## What to work on
Reproduce every one of the following lines without alteration, leaving the pictures out of your answer.

## Data excerpts

|---|

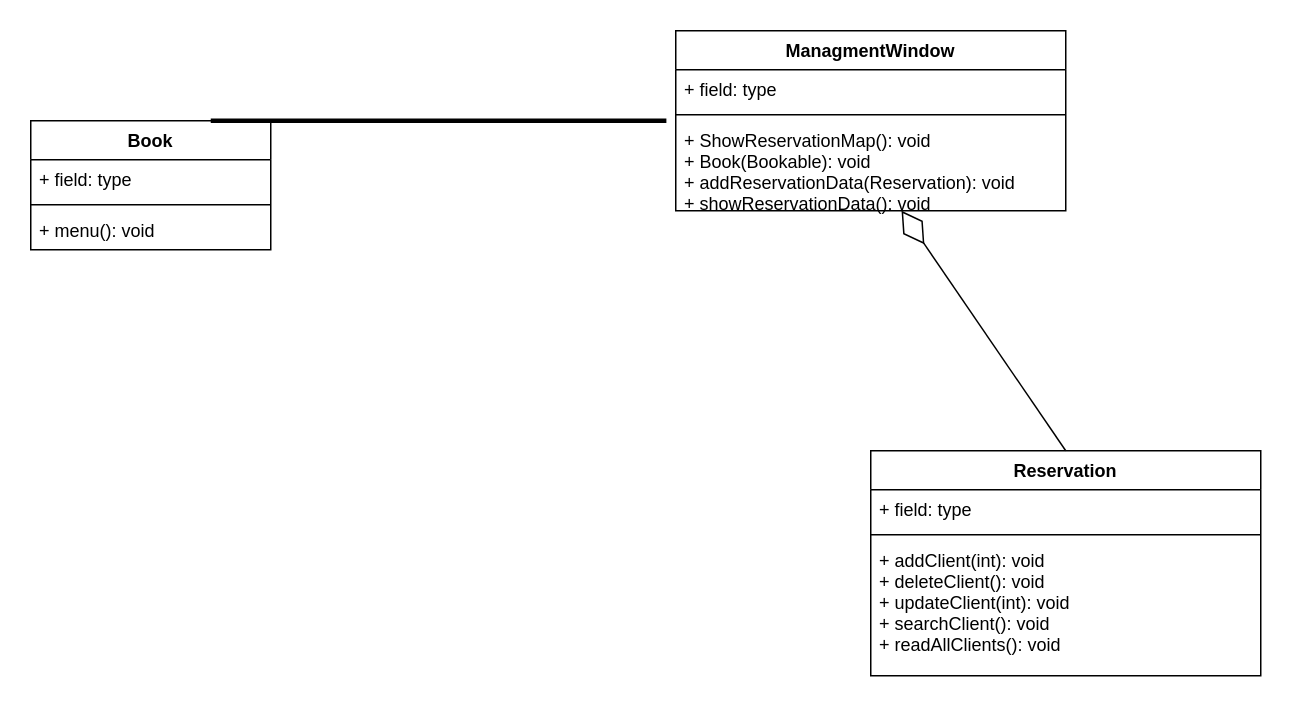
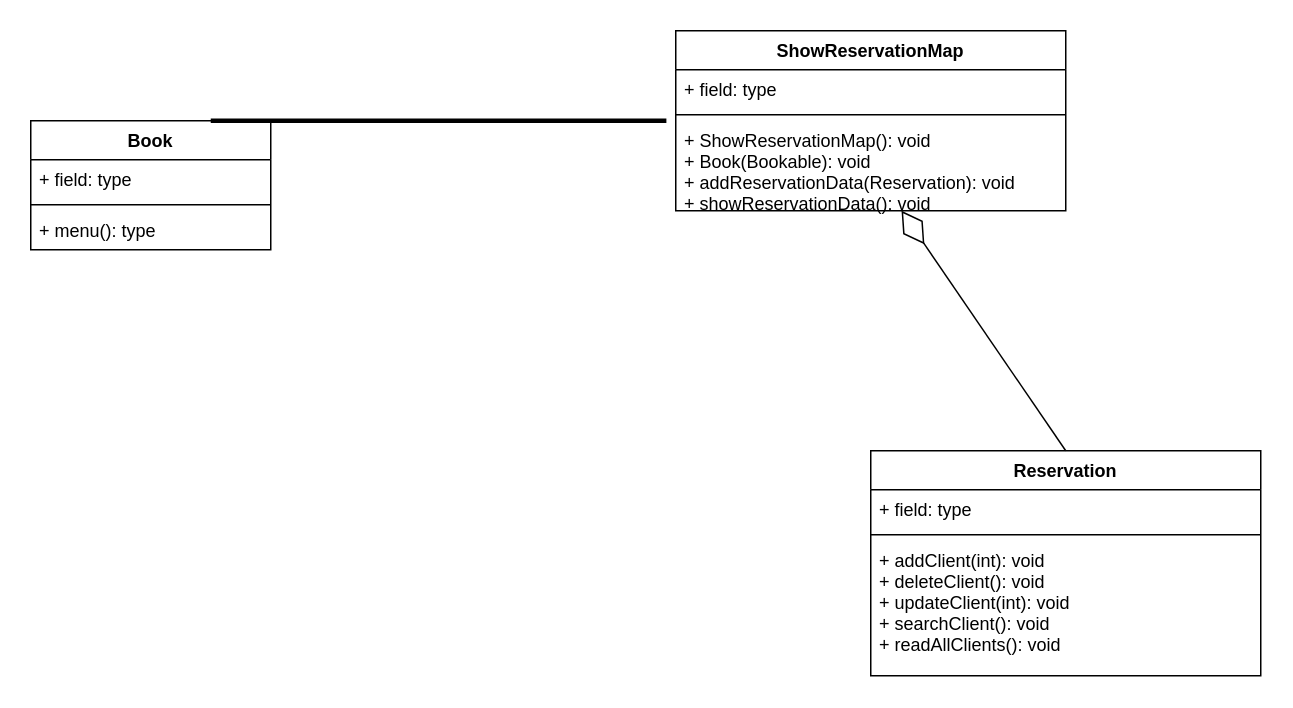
  <mxCell id="0" />
  <mxCell id="1" parent="0" />
- <mxCell id="2" value="ManagmentWindow" style="swimlane;fontStyle=1;align=center;verticalAlign=top;childLayout=stackLayout;horizontal=1;startSize=26;horizontalStack=0;resizeParent=1;resizeParentMax=0;resizeLast=0;collapsible=1;marginBottom=0;" vertex="1" parent="1"><mxGeometry x="450" y="20" width="260" height="120" as="geometry" /></mxCell>
+ <mxCell id="2" value="ShowReservationMap" style="swimlane;fontStyle=1;align=center;verticalAlign=top;childLayout=stackLayout;horizontal=1;startSize=26;horizontalStack=0;resizeParent=1;resizeParentMax=0;resizeLast=0;collapsible=1;marginBottom=0;" vertex="1" parent="1"><mxGeometry x="450" y="20" width="260" height="120" as="geometry" /></mxCell>
  <mxCell id="3" value="+ field: type" style="text;strokeColor=none;fillColor=none;align=left;verticalAlign=top;spacingLeft=4;spacingRight=4;overflow=hidden;rotatable=0;points=[[0,0.5],[1,0.5]];portConstraint=eastwest;" vertex="1" parent="2"><mxGeometry y="26" width="260" height="26" as="geometry" /></mxCell>
  <mxCell id="4" value="" style="line;strokeWidth=1;fillColor=none;align=left;verticalAlign=middle;spacingTop=-1;spacingLeft=3;spacingRight=3;rotatable=0;labelPosition=right;points=[];portConstraint=eastwest;" vertex="1" parent="2"><mxGeometry y="52" width="260" height="8" as="geometry" /></mxCell>
  <mxCell id="5" value="+ ShowReservationMap(): void&#10;+ Book(Bookable): void&#10;+ addReservationData(Reservation): void&#10;+ showReservationData(): void" style="text;strokeColor=none;fillColor=none;align=left;verticalAlign=top;spacingLeft=4;spacingRight=4;overflow=hidden;rotatable=0;points=[[0,0.5],[1,0.5]];portConstraint=eastwest;" vertex="1" parent="2"><mxGeometry y="60" width="260" height="60" as="geometry" /></mxCell>
  <mxCell id="6" value="Book" style="swimlane;fontStyle=1;align=center;verticalAlign=top;childLayout=stackLayout;horizontal=1;startSize=26;horizontalStack=0;resizeParent=1;resizeParentMax=0;resizeLast=0;collapsible=1;marginBottom=0;" vertex="1" parent="1"><mxGeometry x="20" y="80" width="160" height="86" as="geometry" /></mxCell>
  <mxCell id="7" value="+ field: type" style="text;strokeColor=none;fillColor=none;align=left;verticalAlign=top;spacingLeft=4;spacingRight=4;overflow=hidden;rotatable=0;points=[[0,0.5],[1,0.5]];portConstraint=eastwest;" vertex="1" parent="6"><mxGeometry y="26" width="160" height="26" as="geometry" /></mxCell>
  <mxCell id="8" value="" style="line;strokeWidth=1;fillColor=none;align=left;verticalAlign=middle;spacingTop=-1;spacingLeft=3;spacingRight=3;rotatable=0;labelPosition=right;points=[];portConstraint=eastwest;" vertex="1" parent="6"><mxGeometry y="52" width="160" height="8" as="geometry" /></mxCell>
- <mxCell id="9" value="+ menu(): void" style="text;strokeColor=none;fillColor=none;align=left;verticalAlign=top;spacingLeft=4;spacingRight=4;overflow=hidden;rotatable=0;points=[[0,0.5],[1,0.5]];portConstraint=eastwest;" vertex="1" parent="6"><mxGeometry y="60" width="160" height="26" as="geometry" /></mxCell>
+ <mxCell id="9" value="+ menu(): type" style="text;strokeColor=none;fillColor=none;align=left;verticalAlign=top;spacingLeft=4;spacingRight=4;overflow=hidden;rotatable=0;points=[[0,0.5],[1,0.5]];portConstraint=eastwest;" vertex="1" parent="6"><mxGeometry y="60" width="160" height="26" as="geometry" /></mxCell>
  <mxCell id="10" value="Reservation" style="swimlane;fontStyle=1;align=center;verticalAlign=top;childLayout=stackLayout;horizontal=1;startSize=26;horizontalStack=0;resizeParent=1;resizeParentMax=0;resizeLast=0;collapsible=1;marginBottom=0;" vertex="1" parent="1"><mxGeometry x="580" y="300" width="260" height="150" as="geometry" /></mxCell>
  <mxCell id="11" value="+ field: type" style="text;strokeColor=none;fillColor=none;align=left;verticalAlign=top;spacingLeft=4;spacingRight=4;overflow=hidden;rotatable=0;points=[[0,0.5],[1,0.5]];portConstraint=eastwest;" vertex="1" parent="10"><mxGeometry y="26" width="260" height="26" as="geometry" /></mxCell>
  <mxCell id="12" value="" style="line;strokeWidth=1;fillColor=none;align=left;verticalAlign=middle;spacingTop=-1;spacingLeft=3;spacingRight=3;rotatable=0;labelPosition=right;points=[];portConstraint=eastwest;" vertex="1" parent="10"><mxGeometry y="52" width="260" height="8" as="geometry" /></mxCell>
  <mxCell id="13" value="+ addClient(int): void&#10;+ deleteClient(): void&#10;+ updateClient(int): void&#10;+ searchClient(): void&#10;+ readAllClients(): void" style="text;strokeColor=none;fillColor=none;align=left;verticalAlign=top;spacingLeft=4;spacingRight=4;overflow=hidden;rotatable=0;points=[[0,0.5],[1,0.5]];portConstraint=eastwest;" vertex="1" parent="10"><mxGeometry y="60" width="260" height="90" as="geometry" /></mxCell>
  <mxCell id="14" value="" style="endArrow=diamondThin;endFill=0;endSize=24;html=1;exitX=0.5;exitY=0;exitDx=0;exitDy=0;" edge="1" parent="1" source="10" target="5"><mxGeometry width="160" relative="1" as="geometry"><mxPoint x="720" y="300" as="sourcePoint" /><mxPoint x="880" y="300" as="targetPoint" /></mxGeometry></mxCell>
  <mxCell id="15" value="" style="endArrow=none;startArrow=none;endFill=0;startFill=0;endSize=8;html=1;verticalAlign=bottom;labelBackgroundColor=none;strokeWidth=3;exitX=0.75;exitY=0;exitDx=0;exitDy=0;entryX=-0.024;entryY=0;entryDx=0;entryDy=0;entryPerimeter=0;" edge="1" parent="1" source="6" target="5"><mxGeometry width="160" relative="1" as="geometry"><mxPoint x="580" y="300" as="sourcePoint" /><mxPoint x="440" y="143" as="targetPoint" /></mxGeometry></mxCell>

|---|

## Solution for this problem
  <mxCell id="0" />
  <mxCell id="1" parent="0" />
- <mxCell id="2" value="ManagmentWindow" style="swimlane;fontStyle=1;align=center;verticalAlign=top;childLayout=stackLayout;horizontal=1;startSize=26;horizontalStack=0;resizeParent=1;resizeParentMax=0;resizeLast=0;collapsible=1;marginBottom=0;" vertex="1" parent="1"><mxGeometry x="450" y="20" width="260" height="120" as="geometry" /></mxCell>
+ <mxCell id="2" value="ShowReservationMap" style="swimlane;fontStyle=1;align=center;verticalAlign=top;childLayout=stackLayout;horizontal=1;startSize=26;horizontalStack=0;resizeParent=1;resizeParentMax=0;resizeLast=0;collapsible=1;marginBottom=0;" vertex="1" parent="1"><mxGeometry x="450" y="20" width="260" height="120" as="geometry" /></mxCell>
  <mxCell id="3" value="+ field: type" style="text;strokeColor=none;fillColor=none;align=left;verticalAlign=top;spacingLeft=4;spacingRight=4;overflow=hidden;rotatable=0;points=[[0,0.5],[1,0.5]];portConstraint=eastwest;" vertex="1" parent="2"><mxGeometry y="26" width="260" height="26" as="geometry" /></mxCell>
  <mxCell id="4" value="" style="line;strokeWidth=1;fillColor=none;align=left;verticalAlign=middle;spacingTop=-1;spacingLeft=3;spacingRight=3;rotatable=0;labelPosition=right;points=[];portConstraint=eastwest;" vertex="1" parent="2"><mxGeometry y="52" width="260" height="8" as="geometry" /></mxCell>
  <mxCell id="5" value="+ ShowReservationMap(): void&#10;+ Book(Bookable): void&#10;+ addReservationData(Reservation): void&#10;+ showReservationData(): void" style="text;strokeColor=none;fillColor=none;align=left;verticalAlign=top;spacingLeft=4;spacingRight=4;overflow=hidden;rotatable=0;points=[[0,0.5],[1,0.5]];portConstraint=eastwest;" vertex="1" parent="2"><mxGeometry y="60" width="260" height="60" as="geometry" /></mxCell>
  <mxCell id="6" value="Book" style="swimlane;fontStyle=1;align=center;verticalAlign=top;childLayout=stackLayout;horizontal=1;startSize=26;horizontalStack=0;resizeParent=1;resizeParentMax=0;resizeLast=0;collapsible=1;marginBottom=0;" vertex="1" parent="1"><mxGeometry x="20" y="80" width="160" height="86" as="geometry" /></mxCell>
  <mxCell id="7" value="+ field: type" style="text;strokeColor=none;fillColor=none;align=left;verticalAlign=top;spacingLeft=4;spacingRight=4;overflow=hidden;rotatable=0;points=[[0,0.5],[1,0.5]];portConstraint=eastwest;" vertex="1" parent="6"><mxGeometry y="26" width="160" height="26" as="geometry" /></mxCell>
  <mxCell id="8" value="" style="line;strokeWidth=1;fillColor=none;align=left;verticalAlign=middle;spacingTop=-1;spacingLeft=3;spacingRight=3;rotatable=0;labelPosition=right;points=[];portConstraint=eastwest;" vertex="1" parent="6"><mxGeometry y="52" width="160" height="8" as="geometry" /></mxCell>
- <mxCell id="9" value="+ menu(): void" style="text;strokeColor=none;fillColor=none;align=left;verticalAlign=top;spacingLeft=4;spacingRight=4;overflow=hidden;rotatable=0;points=[[0,0.5],[1,0.5]];portConstraint=eastwest;" vertex="1" parent="6"><mxGeometry y="60" width="160" height="26" as="geometry" /></mxCell>
+ <mxCell id="9" value="+ menu(): type" style="text;strokeColor=none;fillColor=none;align=left;verticalAlign=top;spacingLeft=4;spacingRight=4;overflow=hidden;rotatable=0;points=[[0,0.5],[1,0.5]];portConstraint=eastwest;" vertex="1" parent="6"><mxGeometry y="60" width="160" height="26" as="geometry" /></mxCell>
  <mxCell id="10" value="Reservation" style="swimlane;fontStyle=1;align=center;verticalAlign=top;childLayout=stackLayout;horizontal=1;startSize=26;horizontalStack=0;resizeParent=1;resizeParentMax=0;resizeLast=0;collapsible=1;marginBottom=0;" vertex="1" parent="1"><mxGeometry x="580" y="300" width="260" height="150" as="geometry" /></mxCell>
  <mxCell id="11" value="+ field: type" style="text;strokeColor=none;fillColor=none;align=left;verticalAlign=top;spacingLeft=4;spacingRight=4;overflow=hidden;rotatable=0;points=[[0,0.5],[1,0.5]];portConstraint=eastwest;" vertex="1" parent="10"><mxGeometry y="26" width="260" height="26" as="geometry" /></mxCell>
  <mxCell id="12" value="" style="line;strokeWidth=1;fillColor=none;align=left;verticalAlign=middle;spacingTop=-1;spacingLeft=3;spacingRight=3;rotatable=0;labelPosition=right;points=[];portConstraint=eastwest;" vertex="1" parent="10"><mxGeometry y="52" width="260" height="8" as="geometry" /></mxCell>
  <mxCell id="13" value="+ addClient(int): void&#10;+ deleteClient(): void&#10;+ updateClient(int): void&#10;+ searchClient(): void&#10;+ readAllClients(): void" style="text;strokeColor=none;fillColor=none;align=left;verticalAlign=top;spacingLeft=4;spacingRight=4;overflow=hidden;rotatable=0;points=[[0,0.5],[1,0.5]];portConstraint=eastwest;" vertex="1" parent="10"><mxGeometry y="60" width="260" height="90" as="geometry" /></mxCell>
  <mxCell id="14" value="" style="endArrow=diamondThin;endFill=0;endSize=24;html=1;exitX=0.5;exitY=0;exitDx=0;exitDy=0;" edge="1" parent="1" source="10" target="5"><mxGeometry width="160" relative="1" as="geometry"><mxPoint x="720" y="300" as="sourcePoint" /><mxPoint x="880" y="300" as="targetPoint" /></mxGeometry></mxCell>
  <mxCell id="15" value="" style="endArrow=none;startArrow=none;endFill=0;startFill=0;endSize=8;html=1;verticalAlign=bottom;labelBackgroundColor=none;strokeWidth=3;exitX=0.75;exitY=0;exitDx=0;exitDy=0;entryX=-0.024;entryY=0;entryDx=0;entryDy=0;entryPerimeter=0;" edge="1" parent="1" source="6" target="5"><mxGeometry width="160" relative="1" as="geometry"><mxPoint x="580" y="300" as="sourcePoint" /><mxPoint x="440" y="143" as="targetPoint" /></mxGeometry></mxCell>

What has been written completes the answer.